For many of us, computer technology seems almost inseparable from the corporate hypercapitalism of Silicon Valley or from the Department of Defense funding that spurred so much high-tech development, not least of all the forerunners of the internet. But in the Soviet Union of the 1960s, some technologists saw computers as machines of communism and cybernetics as an answer to the difficulties and bureaucratic woes of a waning centrally planned economy.

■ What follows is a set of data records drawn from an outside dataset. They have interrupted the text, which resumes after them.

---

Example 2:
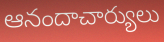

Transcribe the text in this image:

ఆనందాచార్యులు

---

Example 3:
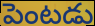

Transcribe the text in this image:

పెంటడు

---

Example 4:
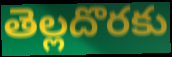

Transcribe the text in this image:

తెల్లదొరకు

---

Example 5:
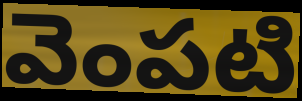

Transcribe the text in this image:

వెంపటిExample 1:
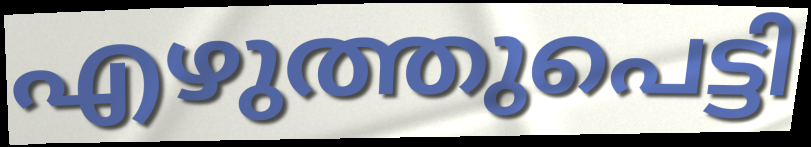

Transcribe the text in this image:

എഴുത്തുപെട്ടി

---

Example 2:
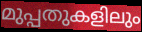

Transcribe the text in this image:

മുപ്പതുകളിലും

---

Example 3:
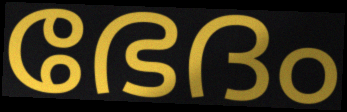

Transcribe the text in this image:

ഭേദം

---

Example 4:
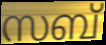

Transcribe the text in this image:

സബ്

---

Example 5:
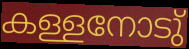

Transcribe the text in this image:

കള്ളനോടു്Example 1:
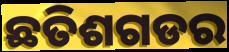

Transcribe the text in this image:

ଛତିଶଗଡର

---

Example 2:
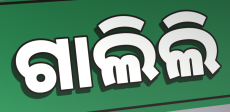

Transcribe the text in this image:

ଗାଲିଲି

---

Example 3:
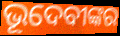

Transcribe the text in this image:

ଭୂଦେବୀଙ୍କର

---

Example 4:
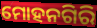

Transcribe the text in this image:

ମୋହନଗିରି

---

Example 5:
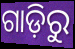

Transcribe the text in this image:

ଗାଡ଼ିରୁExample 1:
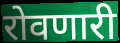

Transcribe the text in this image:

रोवणारी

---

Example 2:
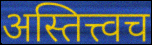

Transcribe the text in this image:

अस्तित्त्वच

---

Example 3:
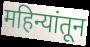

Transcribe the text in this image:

महिन्यांतून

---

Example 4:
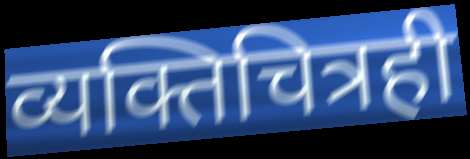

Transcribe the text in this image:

व्यक्तिचित्रही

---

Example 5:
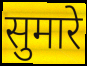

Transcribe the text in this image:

सुमारे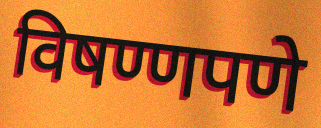
विषण्णपणे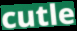
cutleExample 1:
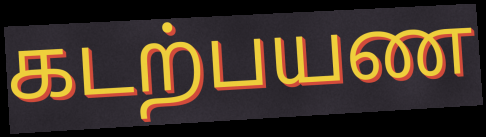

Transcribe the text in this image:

கடற்பயண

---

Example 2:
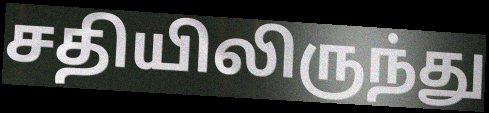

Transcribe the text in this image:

சதியிலிருந்து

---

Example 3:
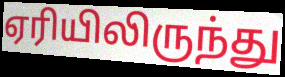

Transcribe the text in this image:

ஏரியிலிருந்து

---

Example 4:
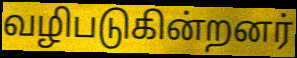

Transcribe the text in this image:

வழிபடுகின்றனர்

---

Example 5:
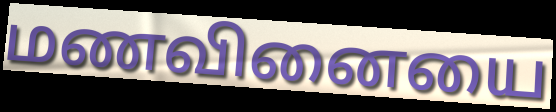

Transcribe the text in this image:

மணவினையை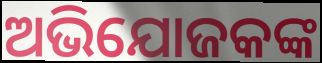
ଅଭିଯୋଜକଙ୍କ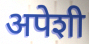
अपेशी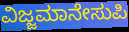
ವಿಜ್ಜಮಾನೇಸುಪಿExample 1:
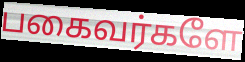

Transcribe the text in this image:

பகைவர்களே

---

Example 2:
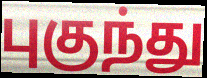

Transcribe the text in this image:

புகுந்து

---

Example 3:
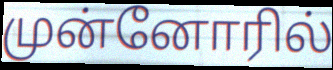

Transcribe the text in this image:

முன்னோரில்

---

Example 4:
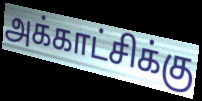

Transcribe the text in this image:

அக்காட்சிக்கு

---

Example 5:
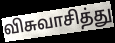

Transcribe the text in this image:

விசுவாசித்து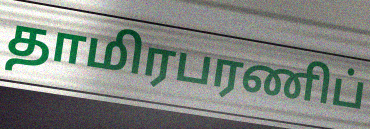
தாமிரபரணிப்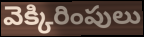
వెక్కిరింపులుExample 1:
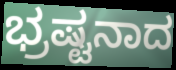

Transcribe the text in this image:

ಭ್ರಷ್ಟನಾದ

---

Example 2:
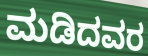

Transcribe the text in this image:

ಮಡಿದವರ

In, After Scarcity, Bahar Noorizadeh explores the historical past in search of our possible future. How might we use computation to get us out of our current state of digital feudalism and towards new possible utopias? Afterall, what would Vladimir "socialism is electricity plus statistic” Lenin have to say about blockchain? While the Stalinists opposed cybernetics, thinking it bourgeois pseudoscience, cyberneticists like Victor Glushkov rose to prominence in the 1960s as increasing bureaucratic demands of the centrally planned economy threatened to turn the Union into an absurdist administrative state. Networked computation held the promise of a supra-infrastructural, automated national economy that would liberate the people from mountains of red tape, decentralizing central planning. If only things—and people—were ever that simple.
Flying through swarms of floating dots outlining monasteries and city streets, After Scarcity flashes through decades of history to propose the ways contingent pasts can make fictive futures realer, showing us that digital socialism was inbred into the communist revolution and that computation doesn’t mean we’re condemned to today’s tyranny of total financialization.
Peters, B. (2016). How Not to Network a Nation: The Uneasy History of the Soviet Internet. Cambridge: MIT Press.
Spufford, F. (2010). Red Plenty: Inside the Fifties’ Soviet Dream. London: Faber & Faber.